You give a pull on the bell-cord but the conductor doesn’t come and you begin to feel anxious, full of darkness. A halfempty tumbler of vodka on the table. It wants ice but you drink it down anyway. The conductor appears in the corridor, rocking fluently on his heels. Virgil, his name. Strange scenes out the window. The stillness of the back lanes around Mary Street, the market. A cartwheel on the wall of a blacksmith’s forge. And walking now. On the Lower East Side. Onward, through the cacophony of Orchard Street New York, past pedlars and stallholders, through clusters of hawkers, past the windows of Schubert’s butcher shop, past the little German beer hall where carters are unloading clanking crates. And the pictures do be blurring like the spokes of a wheel. Where is the nurse? I am thirsty.
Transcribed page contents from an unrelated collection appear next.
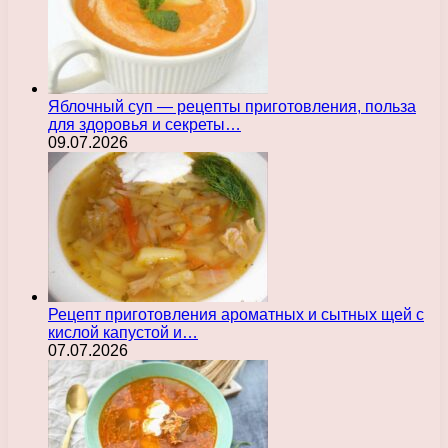
Яблочный суп — рецепты приготовления, польза
для здоровья и секреты…
09.07.2026
Рецепт приготовления ароматных и сытных щей с
кислой капустой и…
07.07.2026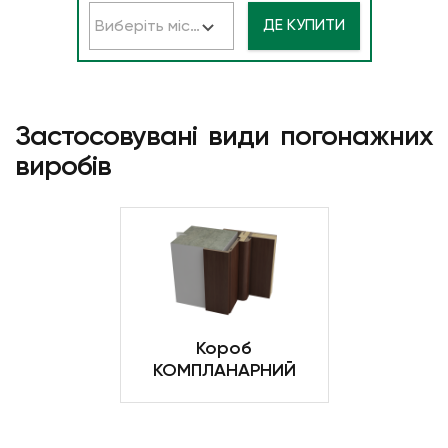
ДЕ КУПИТИ
Виберіть місто
Застосовувані види погонажних
виробів
Короб
КОМПЛАНАРНИЙ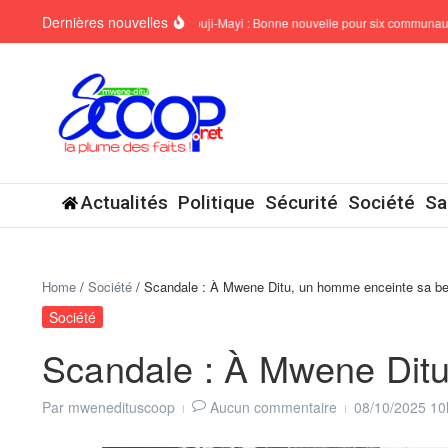
Aller au contenu
Dernières nouvelles
SCKAN6 Mbuji-Mayi : Bonne nouvelle pour six communautés !
Actualités
Politique
Sécurité
Société
Sa
Home
/
Société
/
Scandale : À Mwene Ditu, un homme enceinte sa belle
Société
Scandale : À Mwene Ditu,
Par
mwenedituscoop
Aucun commentaire
08/10/2025
10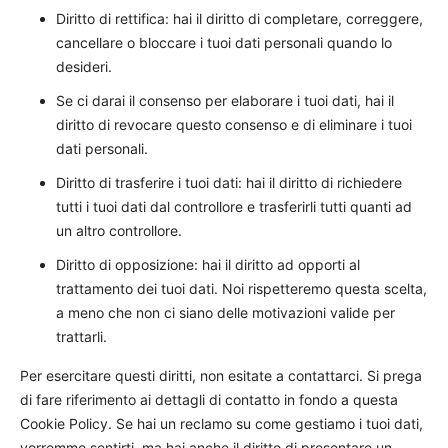
Diritto di rettifica: hai il diritto di completare, correggere,
cancellare o bloccare i tuoi dati personali quando lo
desideri.
Se ci darai il consenso per elaborare i tuoi dati, hai il
diritto di revocare questo consenso e di eliminare i tuoi
dati personali.
Diritto di trasferire i tuoi dati: hai il diritto di richiedere
tutti i tuoi dati dal controllore e trasferirli tutti quanti ad
un altro controllore.
Diritto di opposizione: hai il diritto ad opporti al
trattamento dei tuoi dati. Noi rispetteremo questa scelta,
a meno che non ci siano delle motivazioni valide per
trattarli.
Per esercitare questi diritti, non esitate a contattarci. Si prega
di fare riferimento ai dettagli di contatto in fondo a questa
Cookie Policy. Se hai un reclamo su come gestiamo i tuoi dati,
vorremmo sentirti, ma hai anche il diritto di presentare un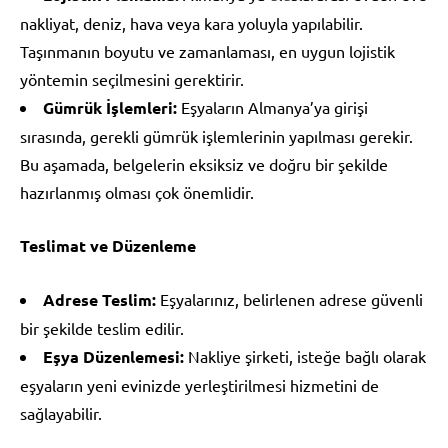
nakliyat, deniz, hava veya kara yoluyla yapılabilir.
Taşınmanın boyutu ve zamanlaması, en uygun lojistik
yöntemin seçilmesini gerektirir.
Gümrük İşlemleri:
Eşyaların Almanya’ya girişi
sırasında, gerekli gümrük işlemlerinin yapılması gerekir.
Bu aşamada, belgelerin eksiksiz ve doğru bir şekilde
hazırlanmış olması çok önemlidir.
Teslimat ve Düzenleme
Adrese Teslim:
Eşyalarınız, belirlenen adrese güvenli
bir şekilde teslim edilir.
Eşya Düzenlemesi:
Nakliye şirketi, isteğe bağlı olarak
eşyaların yeni evinizde yerleştirilmesi hizmetini de
sağlayabilir.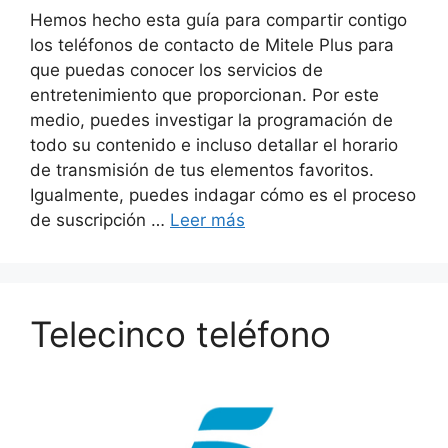
Hemos hecho esta guía para compartir contigo
los teléfonos de contacto de Mitele Plus para
que puedas conocer los servicios de
entretenimiento que proporcionan. Por este
medio, puedes investigar la programación de
todo su contenido e incluso detallar el horario
de transmisión de tus elementos favoritos.
Igualmente, puedes indagar cómo es el proceso
de suscripción …
Leer más
Telecinco teléfono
Embrittled, scooped-out, you walk as in a dream. Your eyes are weary. You are burning. Strange languages swirl around you like flutters of streamers: tongues of Saxony, Bavaria, Piedmont, Prussia; faraway places and wandering peoples. The smells of strange food. Spices you cannot name. From the embrasure of a
window comes the sound of rabbinical singing, for a boy who loves Jehovah lives in that room. And there, on the corner of Stanton and Essex, stands the little Florentine pedlar, with his ribbons and combs. This city with its hundreds of thousands of immigrants, its parlances, its musics, its impenetrable slangs, its countless deities, its ghettos and rookeries, has nothing to say to your grief. A black woman is selling strawberries: people say she was once a slave. Everyone in this neighbourhood has a story behind them. So does Miss Maire O’Neill.